WHAT THE TASK REQUIRES
Write out each line exactly, starting with the one containing "ま、現場の方々に関してはその" and stopping after the last line of the listing below.
◆ ◆ ◆ ◆ ◆ ◆ ◆
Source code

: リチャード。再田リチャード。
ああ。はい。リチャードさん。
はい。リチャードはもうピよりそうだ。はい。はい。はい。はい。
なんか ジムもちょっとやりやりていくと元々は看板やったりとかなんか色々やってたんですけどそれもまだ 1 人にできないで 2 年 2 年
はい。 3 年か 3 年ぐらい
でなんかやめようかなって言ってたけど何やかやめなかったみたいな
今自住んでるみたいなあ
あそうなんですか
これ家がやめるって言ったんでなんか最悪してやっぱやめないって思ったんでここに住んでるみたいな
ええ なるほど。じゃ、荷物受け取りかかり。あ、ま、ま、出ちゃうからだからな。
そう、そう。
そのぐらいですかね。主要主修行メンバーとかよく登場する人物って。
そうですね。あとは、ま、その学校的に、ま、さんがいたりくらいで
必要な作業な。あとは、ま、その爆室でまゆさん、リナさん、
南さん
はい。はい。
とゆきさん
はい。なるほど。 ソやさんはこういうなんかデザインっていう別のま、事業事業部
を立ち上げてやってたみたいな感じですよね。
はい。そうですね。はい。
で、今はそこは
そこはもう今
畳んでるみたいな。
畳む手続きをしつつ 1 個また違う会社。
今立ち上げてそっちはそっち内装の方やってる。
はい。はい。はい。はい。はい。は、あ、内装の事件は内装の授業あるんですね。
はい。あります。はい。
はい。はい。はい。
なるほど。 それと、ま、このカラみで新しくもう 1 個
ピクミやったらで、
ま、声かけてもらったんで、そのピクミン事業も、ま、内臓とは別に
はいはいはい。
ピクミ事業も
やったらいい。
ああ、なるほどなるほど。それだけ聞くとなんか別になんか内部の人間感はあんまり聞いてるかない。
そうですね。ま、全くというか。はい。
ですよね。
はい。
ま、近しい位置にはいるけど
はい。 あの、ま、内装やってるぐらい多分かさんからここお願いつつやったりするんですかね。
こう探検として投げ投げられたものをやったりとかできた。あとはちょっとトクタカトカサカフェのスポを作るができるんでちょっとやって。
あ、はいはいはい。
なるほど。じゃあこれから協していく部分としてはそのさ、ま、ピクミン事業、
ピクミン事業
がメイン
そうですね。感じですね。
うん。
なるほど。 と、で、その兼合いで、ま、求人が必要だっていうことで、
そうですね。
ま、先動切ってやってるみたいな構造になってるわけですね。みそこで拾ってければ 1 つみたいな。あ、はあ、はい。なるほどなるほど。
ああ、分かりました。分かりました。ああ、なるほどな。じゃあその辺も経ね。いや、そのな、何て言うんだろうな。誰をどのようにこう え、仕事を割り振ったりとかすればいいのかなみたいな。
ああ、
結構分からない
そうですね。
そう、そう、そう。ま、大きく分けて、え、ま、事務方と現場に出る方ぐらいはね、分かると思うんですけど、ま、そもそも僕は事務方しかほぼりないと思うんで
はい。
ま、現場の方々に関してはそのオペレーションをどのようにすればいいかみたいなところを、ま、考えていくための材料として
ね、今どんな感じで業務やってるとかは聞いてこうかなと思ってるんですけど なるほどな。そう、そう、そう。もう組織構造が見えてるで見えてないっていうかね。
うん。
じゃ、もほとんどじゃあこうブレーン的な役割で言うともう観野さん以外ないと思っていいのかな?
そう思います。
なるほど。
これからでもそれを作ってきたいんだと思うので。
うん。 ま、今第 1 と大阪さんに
◆ ◆ ◆ ◆ ◆ ◆ ◆
RESULT BELOW
ま、現場の方々に関してはそのオペレーションをどのようにすればいいかみたいなところを、ま、考えていくための材料として
ね、今どんな感じで業務やってるとかは聞いてこうかなと思ってるんですけど なるほどな。そう、そう、そう。もう組織構造が見えてるで見えてないっていうかね。
うん。
じゃ、もほとんどじゃあこうブレーン的な役割で言うともう観野さん以外ないと思っていいのかな?
そう思います。
なるほど。
これからでもそれを作ってきたいんだと思うので。
うん。 ま、今第 1 と大阪さんに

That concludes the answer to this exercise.